You can start by creating an engaging to-do list of tasks to complete the onboarding process. There should also be a visible progress bar on the platform you’re using to indicate where they are from finishing the process. 

Gamifying your employees’ onboarding can also make taking in all information about your company a fun learning experience. Even if your business isn’t interesting, how you present it to new hires makes a world of difference. 

Consider creating learning portals that document your business processes and culture. You can even implement visual storytelling to present your company that engages employees in a far more compelling way. All the completed tasks can become a step towards helping add up to employees’ learning experience about your company. 

enhance team building via badges and points

It’s easy to take your co-workers for granted in a remote workspace. Unlike a physical office, your communication with them is limited to what you see on screen and hear on your headset.
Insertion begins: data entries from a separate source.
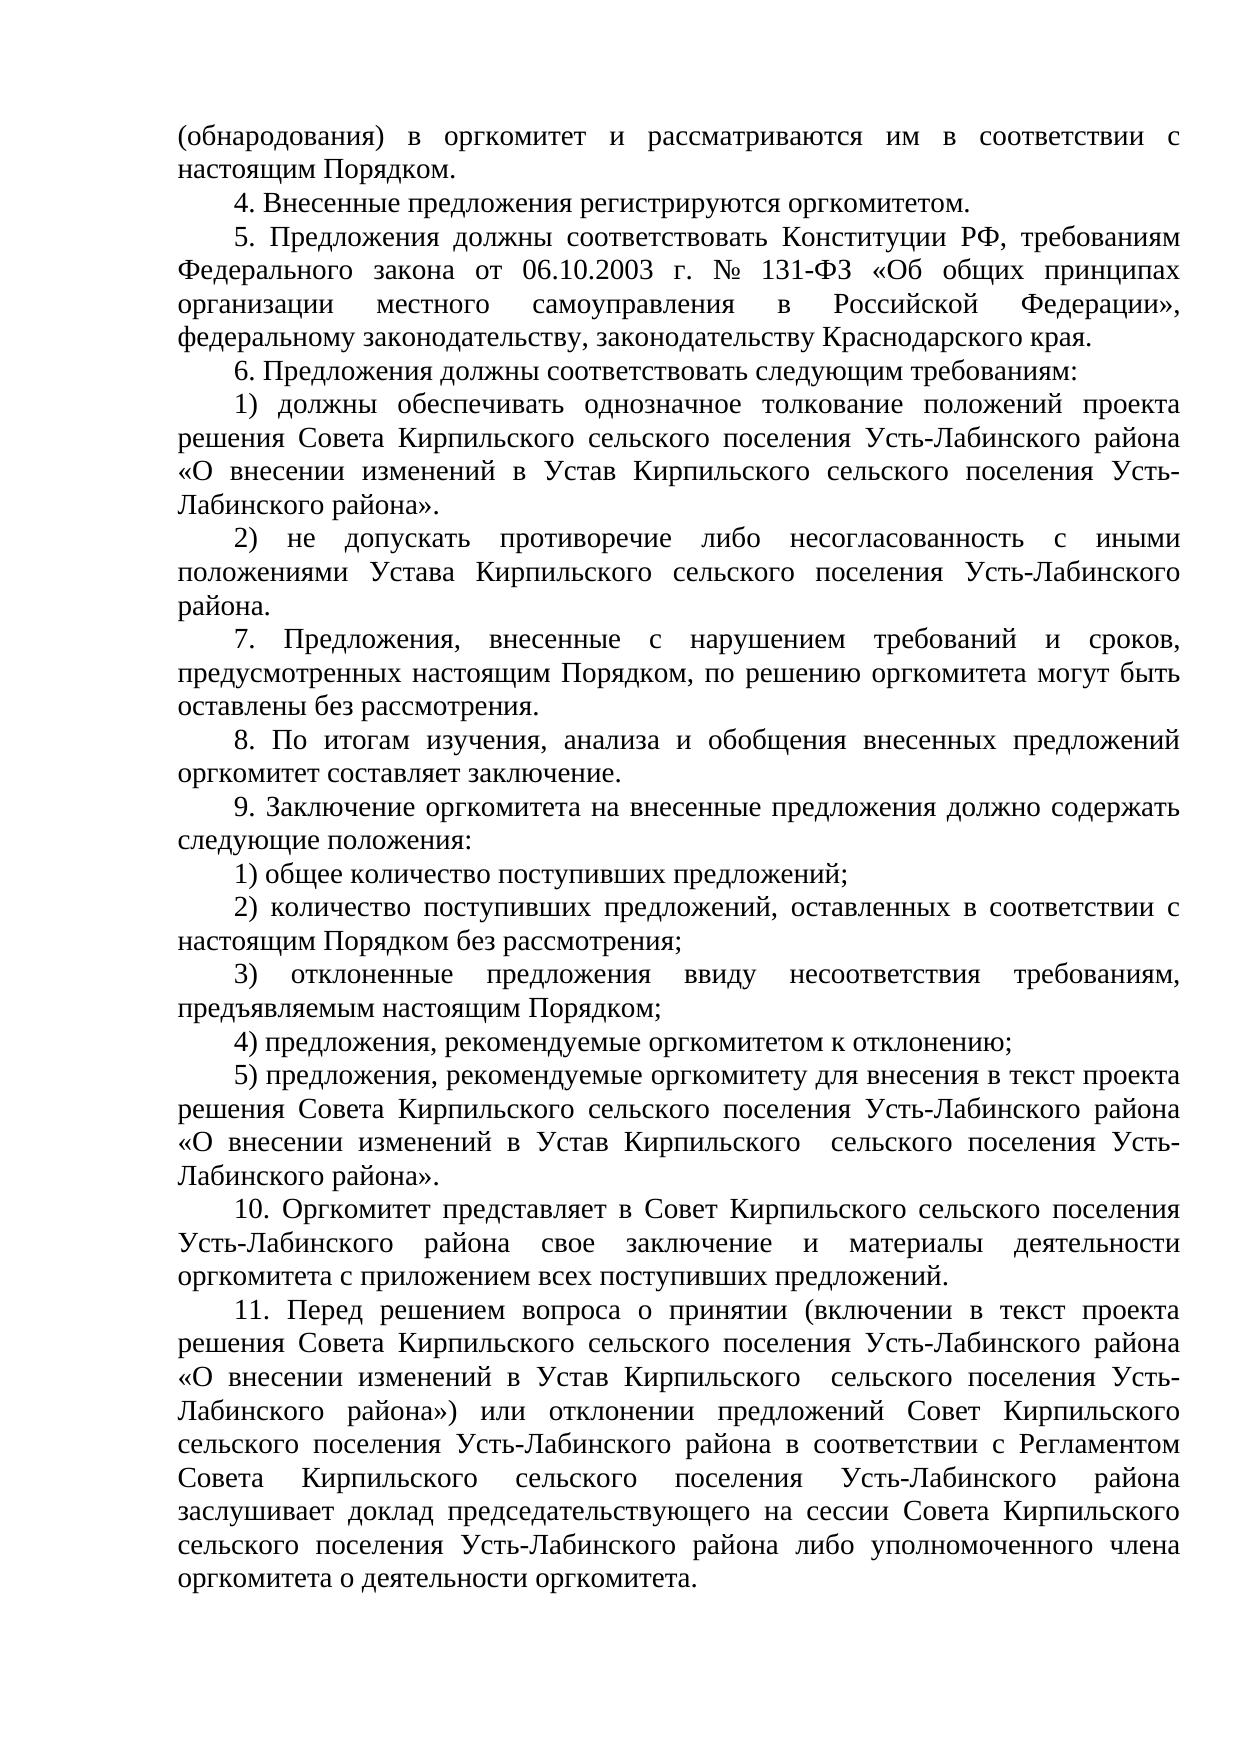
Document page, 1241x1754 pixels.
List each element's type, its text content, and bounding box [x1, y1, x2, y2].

text 10. Оргкомитет представляет в Совет Кирпильского сельского поселения Усть-Лабинского района свое заключение и материалы деятельности оргкомитета с приложением всех поступивших предложений. [177, 1191, 1181, 1292]
text 6. Предложения должны соответствовать следующим требованиям: [177, 353, 1181, 386]
text 4) предложения, рекомендуемые оргкомитетом к отклонению; [177, 1024, 1181, 1057]
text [177, 118, 1181, 185]
text 5. Предложения должны соответствовать Конституции РФ, требованиям Федерального закона от 06.10.2003 г. № 131-ФЗ «Об общих принципах организации местного самоуправления в Российской Федерации», федеральному законодательству, законодательству Краснодарского края. [177, 219, 1181, 353]
text 2) количество поступивших предложений, оставленных в соответствии с настоящим Порядком без рассмотрения; [177, 889, 1181, 957]
text 7. Предложения, внесенные с нарушением требований и сроков, предусмотренных настоящим Порядком, по решению оргкомитета могут быть оставлены без рассмотрения. [177, 621, 1181, 722]
text 9. Заключение оргкомитета на внесенные предложения должно содержать следующие положения: [177, 789, 1181, 856]
text 2) не допускать противоречие либо несогласованность с иными положениями Устава Кирпильского сельского поселения Усть-Лабинского района. [177, 521, 1181, 621]
text 8. По итогам изучения, анализа и обобщения внесенных предложений оргкомитет составляет заключение. [177, 722, 1181, 789]
text 11. Перед решением вопроса о принятии (включении в текст проекта решения Совета Кирпильского сельского поселения Усть-Лабинского района «О внесении изменений в Устав Кирпильского сельского поселения Усть-Лабинского района») или отклонении предложений Совет Кирпильского сельского поселения Усть-Лабинского района в соответствии с Регламентом Совета Кирпильского сельского поселения Усть-Лабинского района заслушивает доклад председательствующего на сессии Совета Кирпильского сельского поселения Усть-Лабинского района либо уполномоченного члена оргкомитета о деятельности оргкомитета. [177, 1292, 1181, 1594]
text 1) общее количество поступивших предложений; [177, 856, 1181, 889]
text 4. Внесенные предложения регистрируются оргкомитетом. [177, 185, 1181, 219]
text 1) должны обеспечивать однозначное толкование положений проекта решения Совета Кирпильского сельского поселения Усть-Лабинского района «О внесении изменений в Устав Кирпильского сельского поселения Усть-Лабинского района». [177, 386, 1181, 521]
text 5) предложения, рекомендуемые оргкомитету для внесения в текст проекта решения Совета Кирпильского сельского поселения Усть-Лабинского района «О внесении изменений в Устав Кирпильского сельского поселения Усть-Лабинского района». [177, 1057, 1181, 1191]
text 3) отклоненные предложения ввиду несоответствия требованиям, предъявляемым настоящим Порядком; [177, 957, 1181, 1024]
As a result, you can’t cultivate the same level of relationship as office-based employees.

Despite the limitations of remote working, this shouldn’t prevent your team from building camaraderie with each other. To begin with, you could launch virtual employee team building games, where the winners get points added to the leaderboards, allowing them to move up their positions and help sustain their motivation. While the games have little to do with the work they do for your organisation, they nonetheless learn about working together.

Some employee team building activities don’t have to be games at all. For example, 15-minute online coffee breaks in between work hours, or post work online happy hours allow people just to be themselves and interact with one another – a great way to cultivate work friendships if managed well.
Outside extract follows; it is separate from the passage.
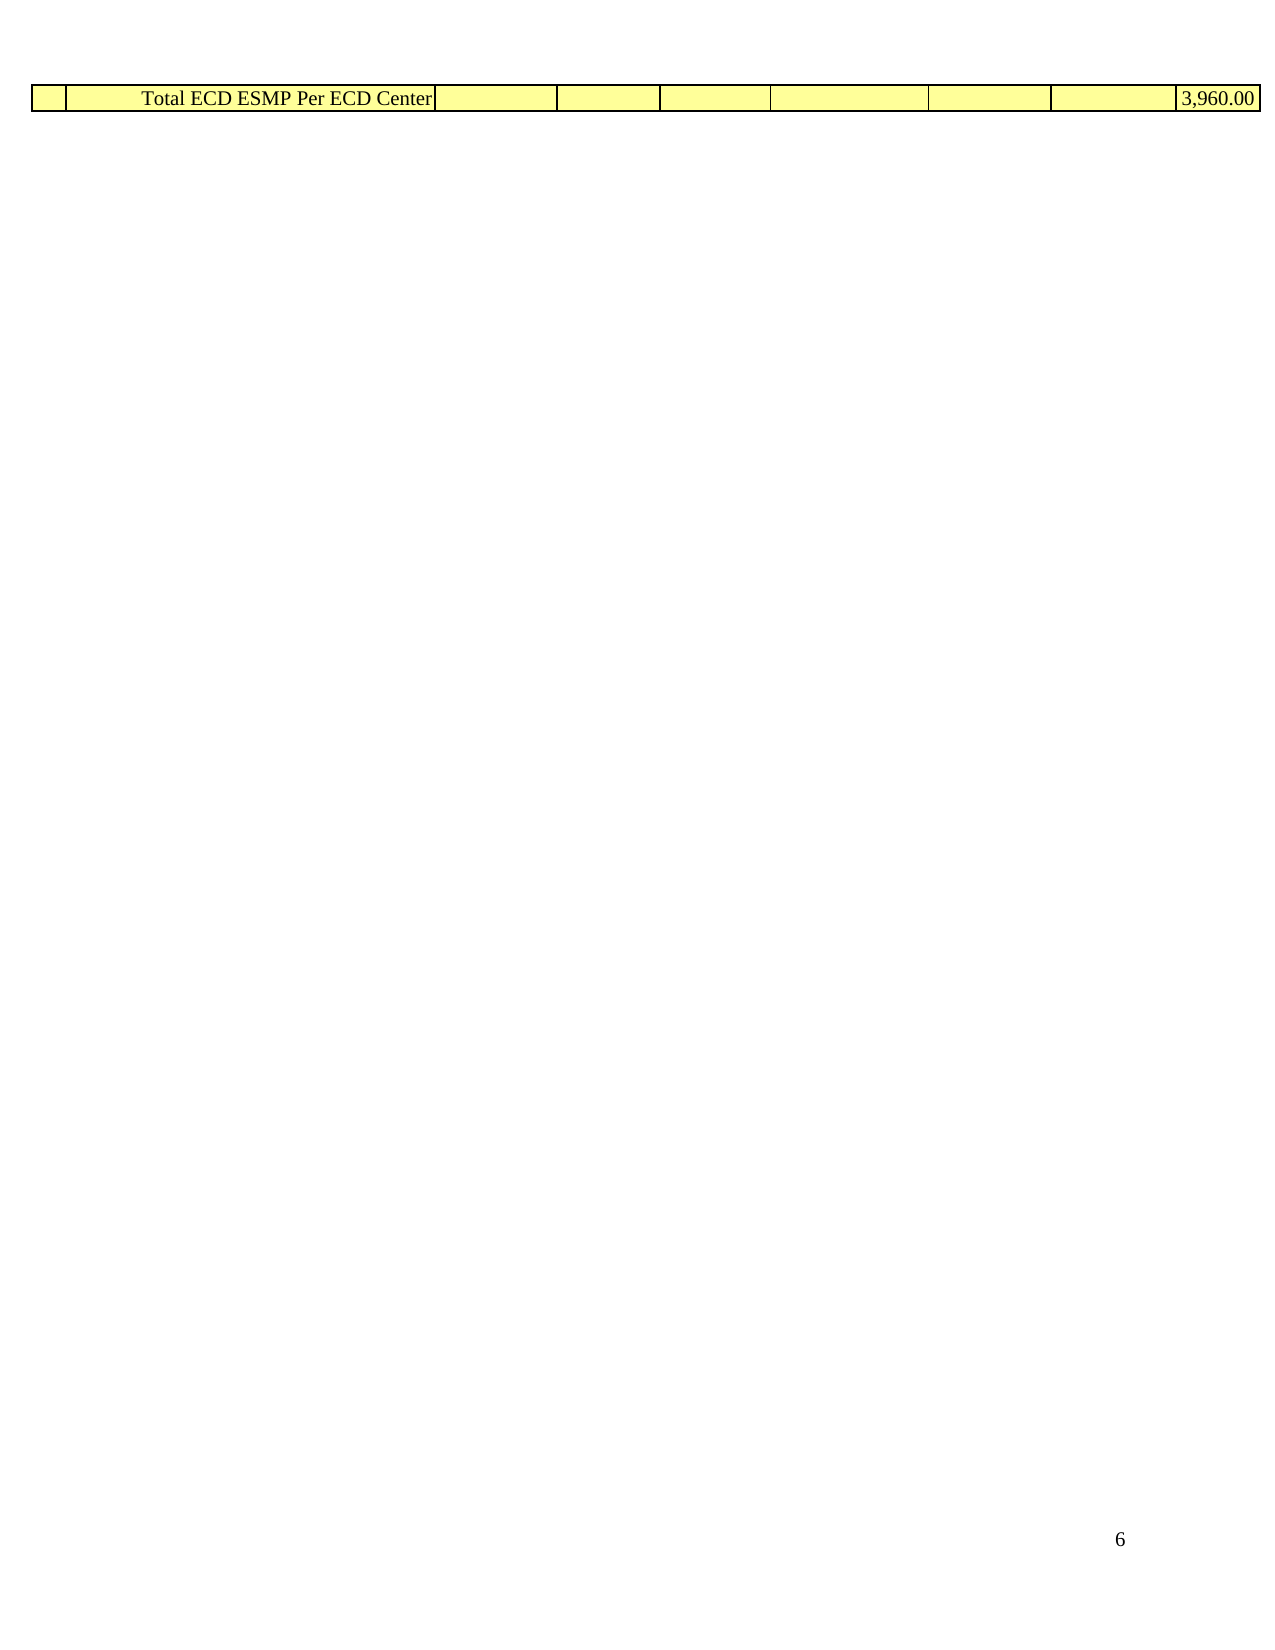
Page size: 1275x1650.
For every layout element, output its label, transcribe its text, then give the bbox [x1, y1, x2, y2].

Such activities, although not motivated by gamification, could help your employees build teamwork skills that could translate into a better quality of work all around. For instance. Principia organised a culture building team activity for their remote staff. The company brought in a skill development facilitator to hold a virtual session with the team about building their self-awareness to strengthen relationships with one another. What resulted was a more tight-knit team aligned with the company’s goals and visions.

So…

As you can see, gamification allows remote teams to proactively participate in the workplace. They no longer have to sit down, wait for the manager to assign the tasks, complete them, and call it a day. 

With game mechanics, remote employees take the initiative by asking to get involved in the projects they want to work on, and seeing it from start to finish. Whether you are considering organising fun getting-to-know-you activities for work, or are looking at effective employee training strategies, the goal is to begin somewhere.

One of the main reasons for gamification’s success for employees is that it creates stakes to what they’re doing. By doing a good job, they can earn points, badges, and awards that you can use to assess their performance, setting them on a path of success to achieve more.

And gamification doesn’t have to be restricted to remote teams alone. You can implement them company-wide so people working in the office can join in the fun too.

By having more people playing to get more points and badges in the leaderboards, the better your teams perform, the more results it’ll bring your company. As the saying goes, a rising tide lifts all boats!

Author: Nina Petrov – Founder, Coffee Bean Digital.